**Task material:**
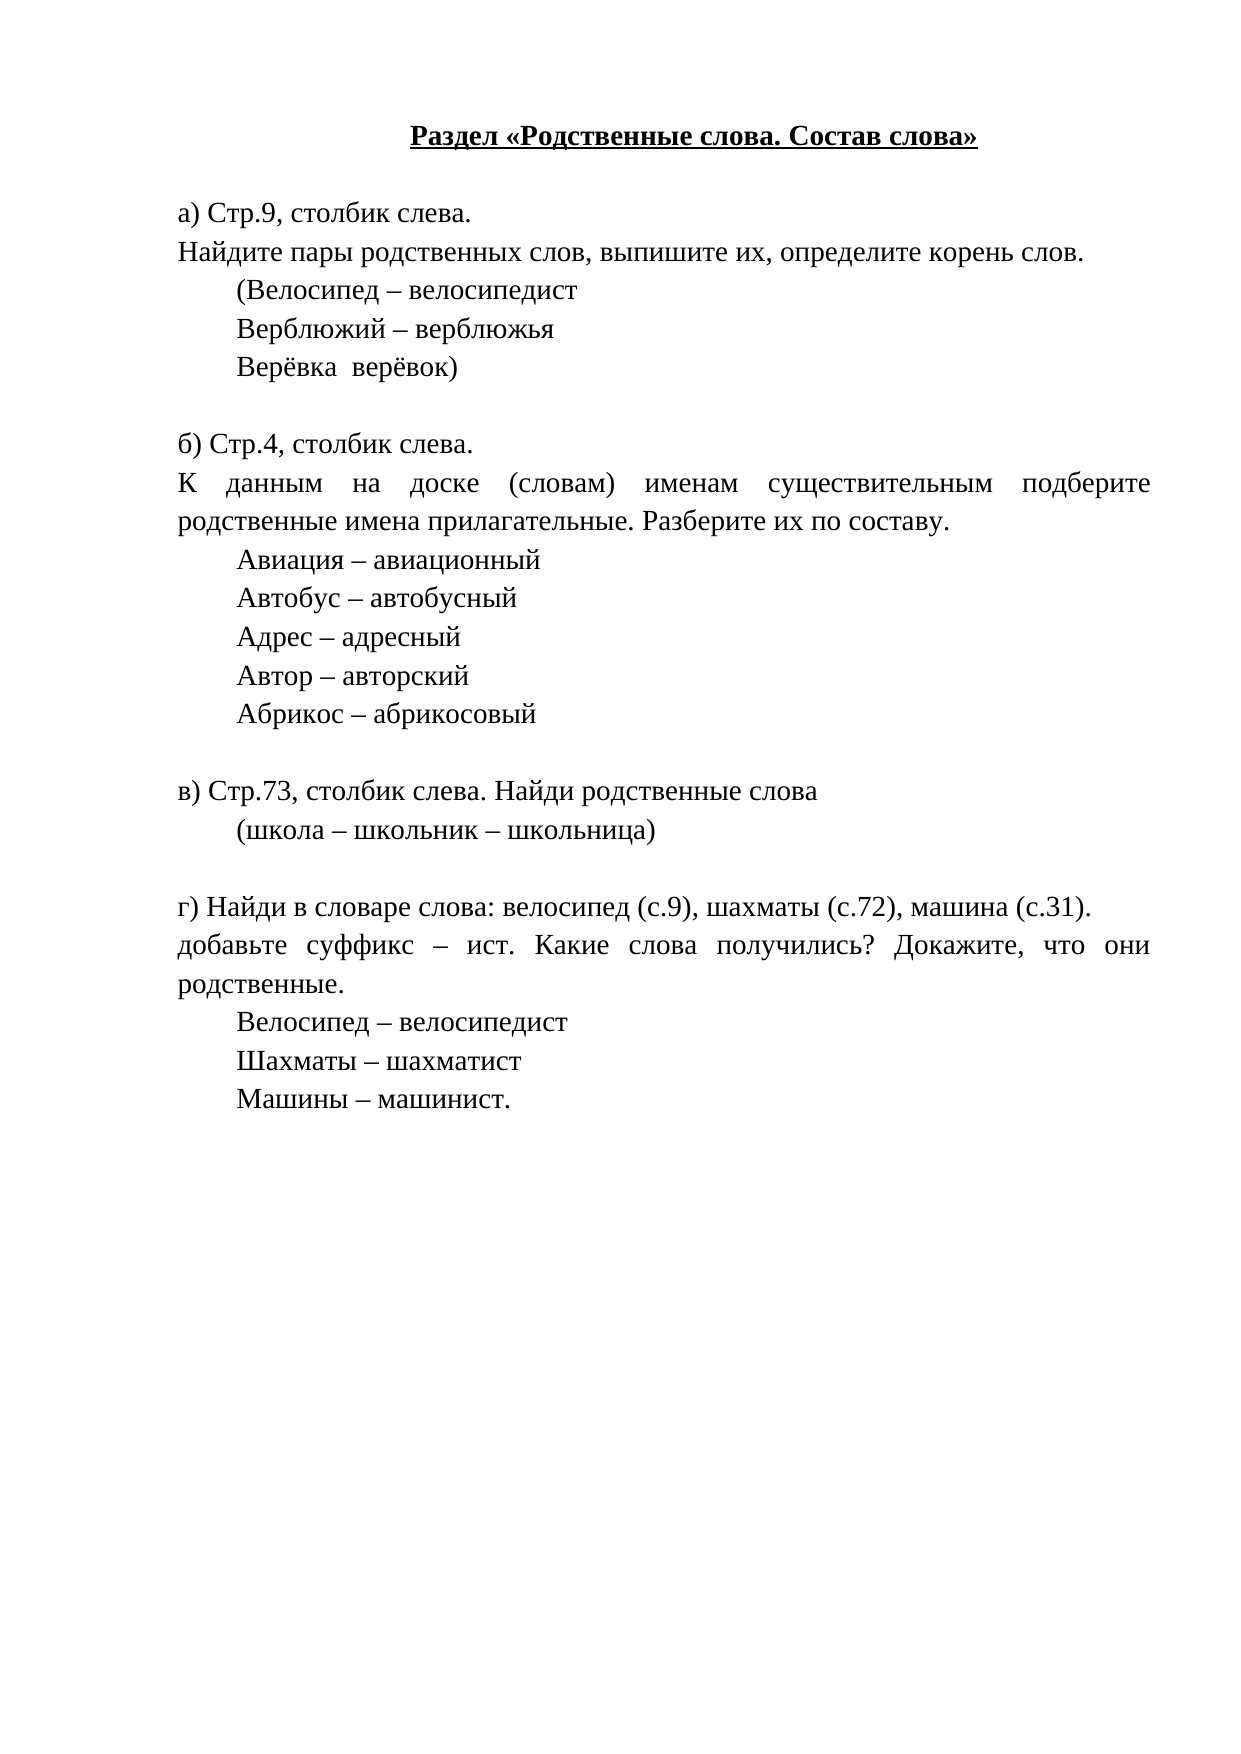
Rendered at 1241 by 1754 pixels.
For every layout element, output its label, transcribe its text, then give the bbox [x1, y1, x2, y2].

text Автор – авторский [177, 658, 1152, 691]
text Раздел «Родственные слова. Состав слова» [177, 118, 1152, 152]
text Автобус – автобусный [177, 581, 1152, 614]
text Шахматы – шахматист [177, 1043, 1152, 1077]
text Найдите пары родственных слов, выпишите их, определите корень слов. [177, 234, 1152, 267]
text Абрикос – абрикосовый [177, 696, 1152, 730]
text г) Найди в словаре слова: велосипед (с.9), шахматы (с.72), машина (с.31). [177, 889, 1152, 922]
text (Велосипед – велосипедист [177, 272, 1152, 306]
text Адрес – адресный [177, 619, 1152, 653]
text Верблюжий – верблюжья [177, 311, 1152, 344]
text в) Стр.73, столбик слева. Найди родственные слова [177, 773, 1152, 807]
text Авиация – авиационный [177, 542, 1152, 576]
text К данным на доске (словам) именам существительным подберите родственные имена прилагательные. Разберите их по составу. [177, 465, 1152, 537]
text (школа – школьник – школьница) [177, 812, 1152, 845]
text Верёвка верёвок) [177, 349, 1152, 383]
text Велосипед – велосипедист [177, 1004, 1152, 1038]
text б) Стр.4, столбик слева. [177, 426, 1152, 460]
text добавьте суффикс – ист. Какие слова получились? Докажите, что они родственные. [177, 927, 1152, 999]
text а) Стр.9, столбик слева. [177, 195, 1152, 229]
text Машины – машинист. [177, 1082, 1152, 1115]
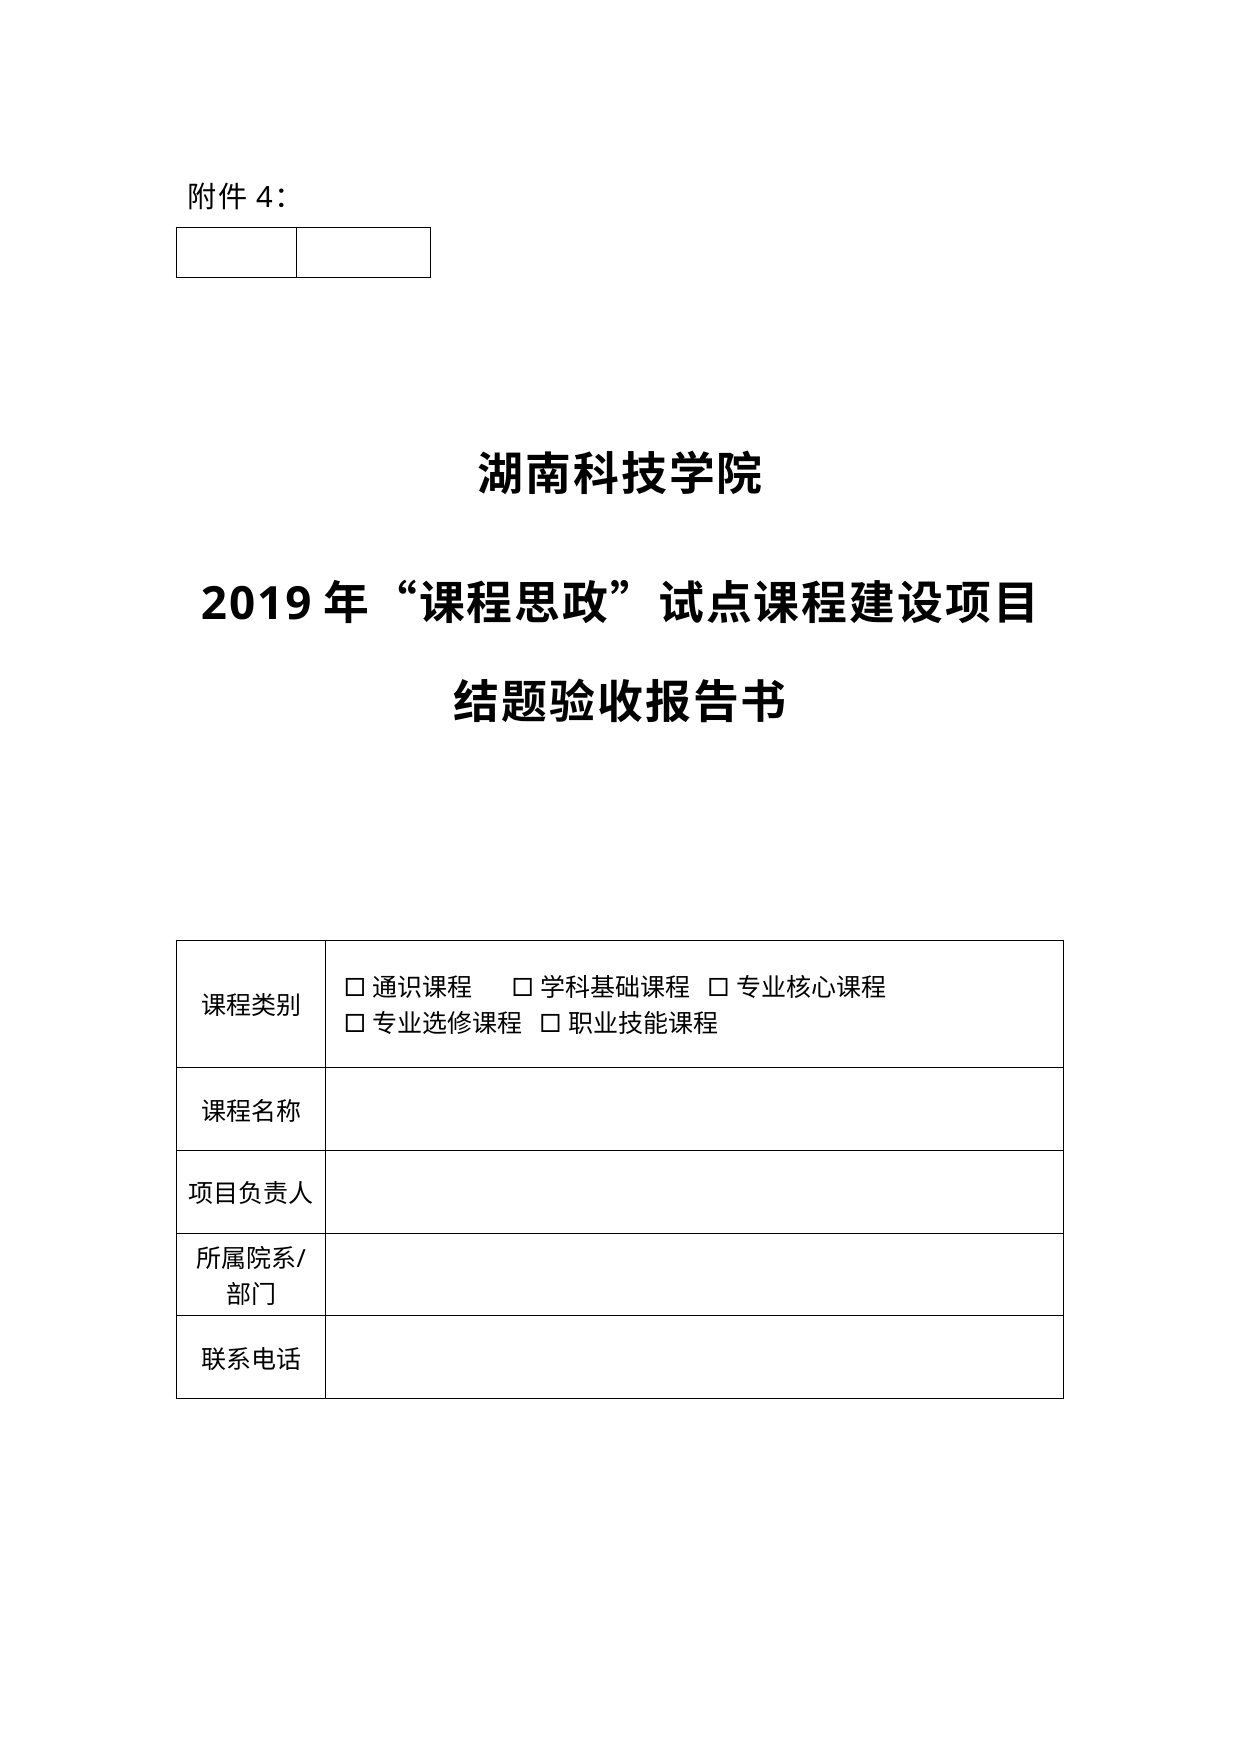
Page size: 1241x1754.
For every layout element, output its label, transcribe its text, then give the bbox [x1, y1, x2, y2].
...
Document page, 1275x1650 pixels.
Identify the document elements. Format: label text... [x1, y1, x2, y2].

**To-do item:** Print exactly the lines above that run from the one with "Rendered at 1241 by 1754 pixels." down to the one with "Page size: 1241x1754.", and omit the pictures.

**Exercise response:**
Rendered at 1241 by 1754 pixels.
For every layout element, output its label, transcribe its text, then give the bbox [x1, y1, x2, y2].

text Автор – авторский [177, 658, 1152, 691]
text Раздел «Родственные слова. Состав слова» [177, 118, 1152, 152]
text Автобус – автобусный [177, 581, 1152, 614]
text Шахматы – шахматист [177, 1043, 1152, 1077]
text Найдите пары родственных слов, выпишите их, определите корень слов. [177, 234, 1152, 267]
text Абрикос – абрикосовый [177, 696, 1152, 730]
text г) Найди в словаре слова: велосипед (с.9), шахматы (с.72), машина (с.31). [177, 889, 1152, 922]
text (Велосипед – велосипедист [177, 272, 1152, 306]
text Адрес – адресный [177, 619, 1152, 653]
text Верблюжий – верблюжья [177, 311, 1152, 344]
text в) Стр.73, столбик слева. Найди родственные слова [177, 773, 1152, 807]
text Авиация – авиационный [177, 542, 1152, 576]
text К данным на доске (словам) именам существительным подберите родственные имена прилагательные. Разберите их по составу. [177, 465, 1152, 537]
text (школа – школьник – школьница) [177, 812, 1152, 845]
text Верёвка верёвок) [177, 349, 1152, 383]
text Велосипед – велосипедист [177, 1004, 1152, 1038]
text б) Стр.4, столбик слева. [177, 426, 1152, 460]
text добавьте суффикс – ист. Какие слова получились? Докажите, что они родственные. [177, 927, 1152, 999]
text а) Стр.9, столбик слева. [177, 195, 1152, 229]
text Машины – машинист. [177, 1082, 1152, 1115]
Page size: 1241x1754.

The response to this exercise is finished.